In many ways, popular music is the most powerful mode of communication there is. Because it can capture thoughts (with the lyrics) and moods (with melody and the arrangement) and because it is so tied to a particular time, we have songs that instantly remind us of particular people or particular experiences in our lives. Quite often, we have a song that is important to us in the present moment, because it so perfectly conveys a dilemma we’re facing or it expresses the love we feel towards someone.

For that reason, the last thing we want to do is keep it to ourselves. We want to share it, in hopes that somebody else will hear in it the same thing we do. Music then is both powerfully personal and universal. It communicates what we’re feeling in a way that thousands, maybe even millions, of other people also experience.

One of the unfortunate results of the music industry’s fight against piracy is it declared that the easiest ways for consumers to share music was illegal. Even worse, although it was rightly concerned about people putting up music files on websites free for the taking, it made it seem that even private exchanges were just as bad and just as illegal. For a long time, there was no sanctioned means for people to share the music they loved. In fact, when I wrote my recent post about my favorite song of the summer, I assumed there was no legal way for me to play that song in that post.

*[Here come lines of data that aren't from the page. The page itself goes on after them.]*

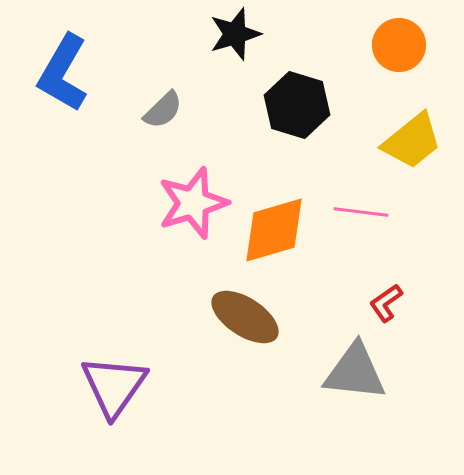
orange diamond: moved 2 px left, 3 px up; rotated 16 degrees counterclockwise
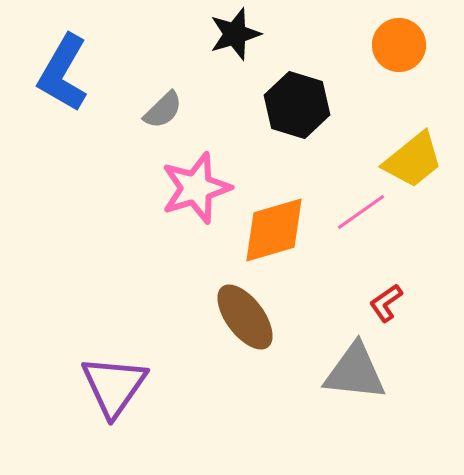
yellow trapezoid: moved 1 px right, 19 px down
pink star: moved 3 px right, 15 px up
pink line: rotated 42 degrees counterclockwise
brown ellipse: rotated 20 degrees clockwise
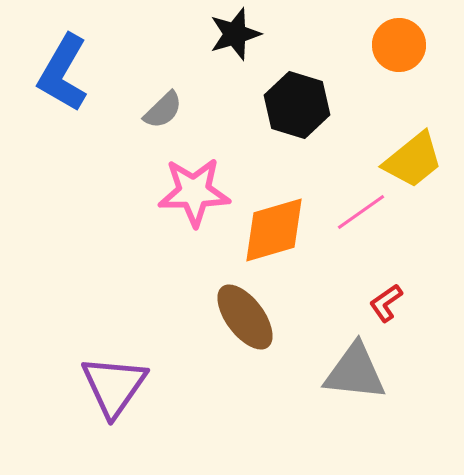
pink star: moved 2 px left, 4 px down; rotated 16 degrees clockwise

It turns out there was. There’s a website called imeem which allows you to put playlists of songs on blogs and social networking sites. Although they were in legal limbo at the outset, they have since signed agreements with the four major music labels. I was very happy to discover they had the Panic at the Disco song I wrote about and embedded it at the end of my post.

imeen's search box

imeen's search box

That turned out great, but it isn’t always so easy. Buoyed by my first success, I began making another playlist of some of my favorite songs of 2008. The way you do this is you enter in the title of the song or artist in a search box and, if it’s available, you can drag it into a playlist. If it’s not – and here’s the weird thing – you can upload an mp3 of it to their website and then transfer it to a playlist. When you’re logged in, you get to hear the song in its entirety. Otherwise, you and everyone else will only hear a 30 second preview until they figure out if they have permission to play the whole song. But there’s no list or guidelines for you to go by, and there’s no place to see the status of this decision.

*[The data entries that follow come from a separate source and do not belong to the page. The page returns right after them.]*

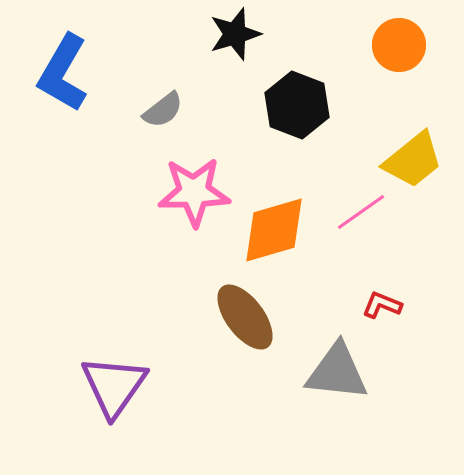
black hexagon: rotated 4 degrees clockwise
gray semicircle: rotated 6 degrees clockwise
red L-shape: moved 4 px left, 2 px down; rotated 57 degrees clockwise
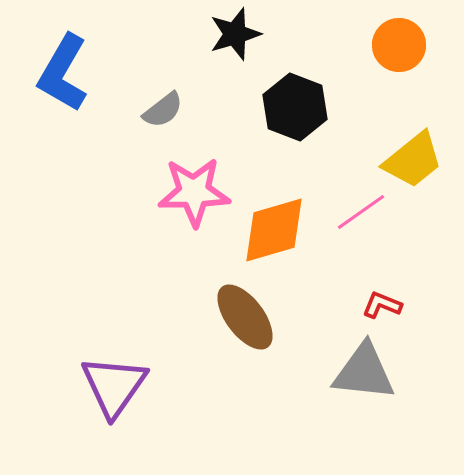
black hexagon: moved 2 px left, 2 px down
gray triangle: moved 27 px right
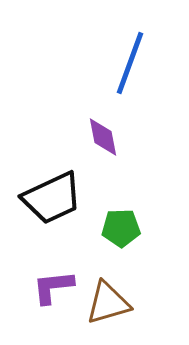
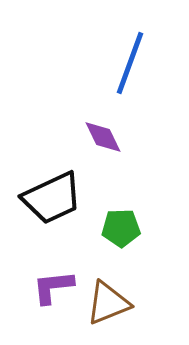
purple diamond: rotated 15 degrees counterclockwise
brown triangle: rotated 6 degrees counterclockwise
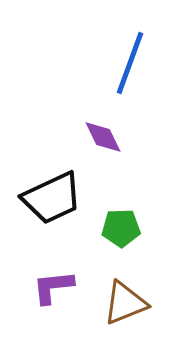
brown triangle: moved 17 px right
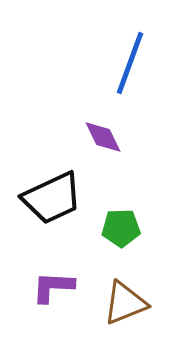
purple L-shape: rotated 9 degrees clockwise
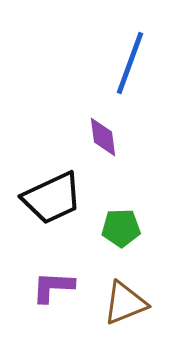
purple diamond: rotated 18 degrees clockwise
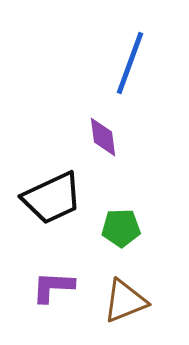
brown triangle: moved 2 px up
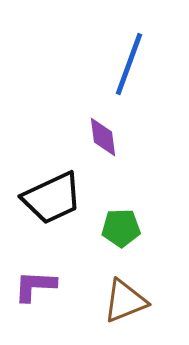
blue line: moved 1 px left, 1 px down
purple L-shape: moved 18 px left, 1 px up
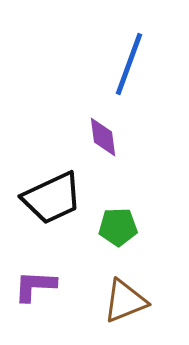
green pentagon: moved 3 px left, 1 px up
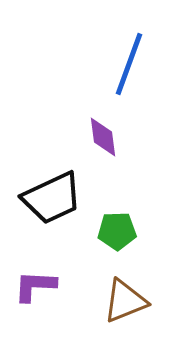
green pentagon: moved 1 px left, 4 px down
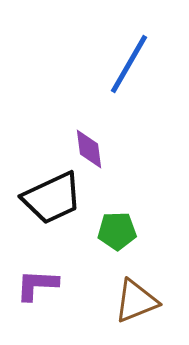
blue line: rotated 10 degrees clockwise
purple diamond: moved 14 px left, 12 px down
purple L-shape: moved 2 px right, 1 px up
brown triangle: moved 11 px right
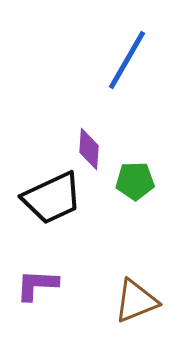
blue line: moved 2 px left, 4 px up
purple diamond: rotated 12 degrees clockwise
green pentagon: moved 18 px right, 50 px up
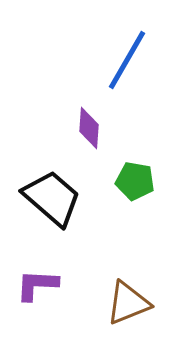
purple diamond: moved 21 px up
green pentagon: rotated 12 degrees clockwise
black trapezoid: rotated 114 degrees counterclockwise
brown triangle: moved 8 px left, 2 px down
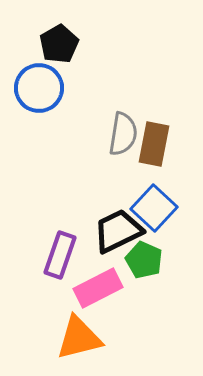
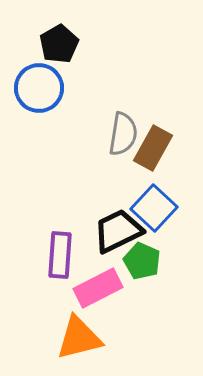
brown rectangle: moved 1 px left, 4 px down; rotated 18 degrees clockwise
purple rectangle: rotated 15 degrees counterclockwise
green pentagon: moved 2 px left, 1 px down
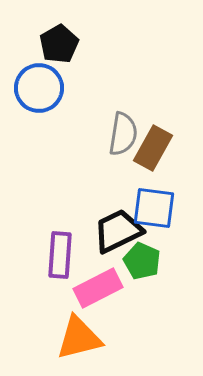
blue square: rotated 36 degrees counterclockwise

For my results, I had a list of 6 songs and imeem had 3 of them that I could drag over to my playlist. Not great, not terrible. I uploaded two mp3 I purchased from Amazon, but as of a week later, they’re still only playing 30 seconds.

Mixwit's Cool Player

Mixwit's Cool Player

There’s also a couple of “mix tapes” websites that have sprung up that do much the same thing. The one I tested was Mixwit, and I was very happy with the results. This time when I searched for my list of 6 songs, I found all of them. Plus they use a very clever Flash player that looks like an old cassette tape.

But I wonder how legitimate they are. Have they reached a deal with the labels too? There’s no word of one on their website. Also, one of their sources (Seeqpod) is being sued by Warners Music.

This does have an educational component as well. I’d love to see our students do a similar assignment to the one that Konrad Glogowski came up with: His class was reading Anne Frank’s The Diary of a Young Girl and after they were done, he had them come up with a soundtrack for the book, and then they had to justify their choices. I think that’s a brillaint assignment because rather than try to match a song to the literal events of the story (which I think would be near impossible), they would be forced to find a song that matches the mood of a particular part of the book or one of the big themes or messages of the book. (In his blog post about the project, Mr. Glogowski included a couple of the mixtapes. Unfortunately he didn’t include any of the students’ justifications. It would have been interesting to see those because the songs by themselves are pretty generic and don’t reveal anything.)

That would be a much more powerful assignment if the students could share their songs and their connections to the book publicly. But in order for that to happen, the music labels come out with a legal and reliable way for people to post their favorite songs on their websites. It would be a win-win for everyone. People could share the music that means the most to them and music labels would get a lot of free publicity for their artists. Who could argue with that?